What you are asked to do: Reproduce nothing but the lines from the start of the material through the line that includes "left shoulder: (337, 449)", both ends included, and omit every picture.

Dataset:
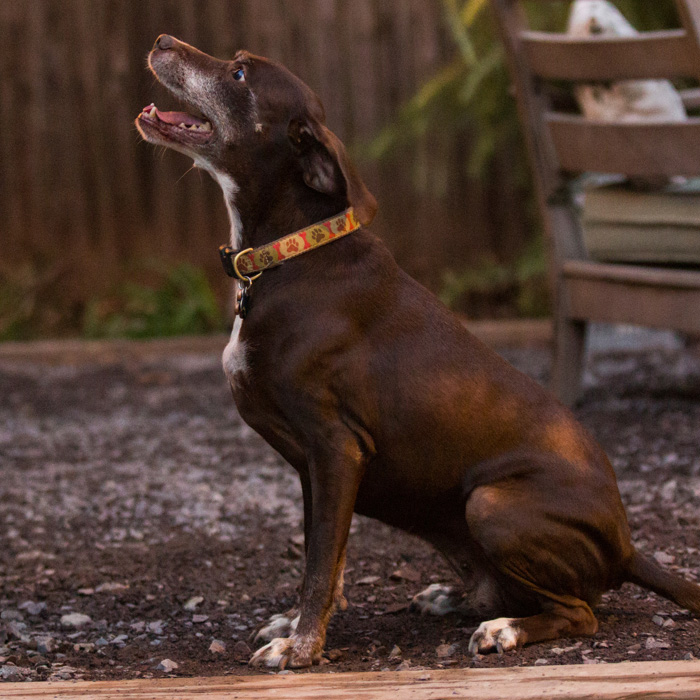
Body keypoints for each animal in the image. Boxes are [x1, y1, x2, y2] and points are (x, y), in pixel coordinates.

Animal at [137, 35, 700, 668]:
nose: (161, 41)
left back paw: (506, 629)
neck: (290, 256)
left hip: (489, 503)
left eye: (238, 73)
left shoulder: (337, 449)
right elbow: (324, 560)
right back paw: (455, 597)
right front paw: (299, 624)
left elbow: (320, 563)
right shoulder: (311, 466)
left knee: (580, 613)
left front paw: (301, 647)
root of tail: (628, 548)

Solved exercise:
Body keypoints for each animal in the image. Boxes are [x1, y1, x2, y2] and points are (x, y), in pixel coordinates.

Animal at [137, 35, 700, 668]:
nose: (161, 41)
left back paw: (506, 629)
neck: (290, 256)
left hip: (489, 503)
left eye: (238, 73)
left shoulder: (337, 449)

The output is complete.